Olivier Ducharme soutient que ce pessimisme commence à poindre dès le troisième film de la trilogie de l'île aux Coudres, Les voitures d'eau (1968), qui raconte le déclin des constructeurs de goélettes causé par la concurrence de l'industrie navale. On voit alors la fin économique de l'île. «Il y a même une dépossession du fleuve. C'est quelque chose de plus ou moins montré dans les deux premiers films, mais le troisième les éclaire de manière assez explicite: l'île est en train de mourir», dit-il. Pour la suite du monde ne serait donc positif qu'en apparence, selon Olivier Ducharme. «Il y a de la gigue, le monde est vivant, Grand-Louis (Harvey, l'un des protagonistes, NDLR) est comique… Mais pour moi, ce film représente plus ou moins bien le cinéma que Perrault va faire par la suite.»
Mathieu Bureau Meunier reconnaît, quant à lui, une rupture de ton à partir du cycle abitibien, commencé en 1976. Avant, Perrault «voulait montrer comment on prend de l'énergie pour créer une nation plus forte», affirme-t-il à propos d'Un pays sans bon sens! (1970), qui précède ce cycle. «Il disait qu'au Québec, il ne fallait pas qu'on se replie chacun sur son patelin, et on commençait à le faire. À ce moment, chez Perrault, il y a encore un élan, peut-être pas positif, mais revendicateur. Il y a encore ce discours proactif qu'il faut aller de l'avant pour trouver le pays.»

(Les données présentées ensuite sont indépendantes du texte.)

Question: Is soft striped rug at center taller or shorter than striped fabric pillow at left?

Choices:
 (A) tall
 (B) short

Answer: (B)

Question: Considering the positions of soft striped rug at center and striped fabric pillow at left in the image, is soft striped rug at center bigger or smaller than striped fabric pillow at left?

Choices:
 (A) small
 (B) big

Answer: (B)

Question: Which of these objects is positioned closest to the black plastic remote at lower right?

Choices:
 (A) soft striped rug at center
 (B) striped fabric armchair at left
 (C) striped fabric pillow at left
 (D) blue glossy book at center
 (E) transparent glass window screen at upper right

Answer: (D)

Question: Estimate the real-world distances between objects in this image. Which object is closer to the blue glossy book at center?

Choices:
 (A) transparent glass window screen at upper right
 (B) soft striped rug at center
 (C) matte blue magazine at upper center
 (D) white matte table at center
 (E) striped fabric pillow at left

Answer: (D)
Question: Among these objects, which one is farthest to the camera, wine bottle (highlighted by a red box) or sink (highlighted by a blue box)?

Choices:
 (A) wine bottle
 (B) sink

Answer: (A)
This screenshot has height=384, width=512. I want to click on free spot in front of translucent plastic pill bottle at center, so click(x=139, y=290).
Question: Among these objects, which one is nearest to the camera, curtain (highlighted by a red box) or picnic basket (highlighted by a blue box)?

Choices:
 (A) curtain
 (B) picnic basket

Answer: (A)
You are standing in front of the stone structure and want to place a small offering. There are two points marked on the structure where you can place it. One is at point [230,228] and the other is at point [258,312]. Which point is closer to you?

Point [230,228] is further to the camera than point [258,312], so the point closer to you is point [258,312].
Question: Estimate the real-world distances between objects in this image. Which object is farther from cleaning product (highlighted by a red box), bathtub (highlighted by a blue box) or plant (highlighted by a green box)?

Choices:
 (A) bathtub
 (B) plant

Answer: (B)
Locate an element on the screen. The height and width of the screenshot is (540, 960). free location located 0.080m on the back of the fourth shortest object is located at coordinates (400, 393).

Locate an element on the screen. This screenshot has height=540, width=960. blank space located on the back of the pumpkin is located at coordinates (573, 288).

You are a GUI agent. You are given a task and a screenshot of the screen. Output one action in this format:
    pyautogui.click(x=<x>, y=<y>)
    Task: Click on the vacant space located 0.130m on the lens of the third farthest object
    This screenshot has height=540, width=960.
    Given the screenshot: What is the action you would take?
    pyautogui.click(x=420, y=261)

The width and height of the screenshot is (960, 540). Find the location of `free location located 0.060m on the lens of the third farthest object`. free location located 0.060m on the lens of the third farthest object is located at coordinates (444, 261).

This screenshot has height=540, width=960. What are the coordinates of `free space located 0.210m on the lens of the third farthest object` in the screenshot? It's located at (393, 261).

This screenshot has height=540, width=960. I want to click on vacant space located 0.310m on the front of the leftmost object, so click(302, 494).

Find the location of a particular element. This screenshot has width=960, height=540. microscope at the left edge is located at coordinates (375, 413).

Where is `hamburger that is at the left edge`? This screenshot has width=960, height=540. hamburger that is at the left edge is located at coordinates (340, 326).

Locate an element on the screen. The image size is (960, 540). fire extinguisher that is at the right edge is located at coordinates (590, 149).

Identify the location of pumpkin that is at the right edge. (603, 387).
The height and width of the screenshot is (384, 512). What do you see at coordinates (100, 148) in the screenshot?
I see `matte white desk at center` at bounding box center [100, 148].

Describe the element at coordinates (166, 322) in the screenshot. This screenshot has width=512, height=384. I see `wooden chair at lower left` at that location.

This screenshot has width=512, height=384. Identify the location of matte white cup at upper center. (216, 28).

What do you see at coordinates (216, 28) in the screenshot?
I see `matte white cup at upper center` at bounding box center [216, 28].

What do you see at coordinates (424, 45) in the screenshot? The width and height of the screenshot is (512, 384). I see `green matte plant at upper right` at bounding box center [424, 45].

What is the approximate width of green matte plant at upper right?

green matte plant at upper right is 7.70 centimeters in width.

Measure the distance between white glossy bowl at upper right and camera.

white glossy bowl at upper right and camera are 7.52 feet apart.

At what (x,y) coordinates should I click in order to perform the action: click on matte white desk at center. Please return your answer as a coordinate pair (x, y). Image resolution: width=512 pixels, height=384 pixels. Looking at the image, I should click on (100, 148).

Par contre, dans le cycle abitibien (Le Retour à la terre, Un royaume vous attend, C'était un Québécois en Bretagne, madame et Gens d'Abitibi), le pessimisme du cinéaste est plus explicite, fait remarquer le conférencier. Promesses non tenues, dépossession de la terre: les documentaires mettent l'accent sur les pertes subies par les fermes familiales d'Abitibi. Ce même sentiment est aussi visible dans le cycle autochtone (Le goût de la farine et Le pays de la terre sans arbre ou le Mouchouânipi), où les Innus vivant dans des réserves ont de moins en moins de contact avec leurs terres et, par le fait même, avec leur mode de vie ancestral. Perrault, dit Mathieu Bureau Meunier, fait prendre conscience de la détresse autochtone engendrée par la dépossession culturelle, un drame encore occulté dans le Québec des années 1970.
La discussion se conclut avec une réflexion sur l'apport du cinéma de Perrault dans le Québec contemporain. C'est-à-dire l'idée très actuelle qu'être Québécois n'a pas le même sens pour tous et que, par conséquent, le Québec est un ensemble pluriel d'identités. Dans ses films, «Perrault n'essaie pas de montrer un Québec uni, affirme Olivier Ducharme. Le Québec, c'est plusieurs identités, parce que les identités chez Perrault se font sur le territoire. Les agriculteurs abitibiens ne sont pas les mêmes que les gens qui naviguaient sur le Saint-Laurent ou que ceux qui vivent dans les villes, à Montréal ou à Québec. La langue est différente aussi: même si tous parlent “québécois”, leurs prononciations et leurs mots sont différents». Pour Olivier Ducharme, c'est l'une des forces de Perrault, ce qui fait que ses documentaires ont un écho chez le spectateur d'aujourd'hui.
Activités du GRAM
Jusqu'au 19 mars, les curieux pourront se joindre à TéléGRAM pour réfléchir sur le monde contemporain. Les projections à venir les plongeront entre autres dans l'univers du cinéaste russe Andreï Tarkovski. Pour en savoir plus, consulter la programmation du ciné-club, dont les soirées sont gratuites et ouvertes à tous.
Depuis 2019, le GRAM rassemble des étudiantes et étudiants de tous horizons. Médecine, psychologie, génie et philosophie sont quelques-unes des disciplines d'où proviennent les membres de l'association. Leur objectif: faire s'exprimer la pensée des étudiants sur le monde d'aujourd'hui à travers des activités qui leur donnent la parole. Outre son ciné-club et ses cercles de lecture, le GRAM a de grands projets pour l'année 2020-2021, dont la publication d'une revue et même la production de capsules vidéo et de baladodiffusions.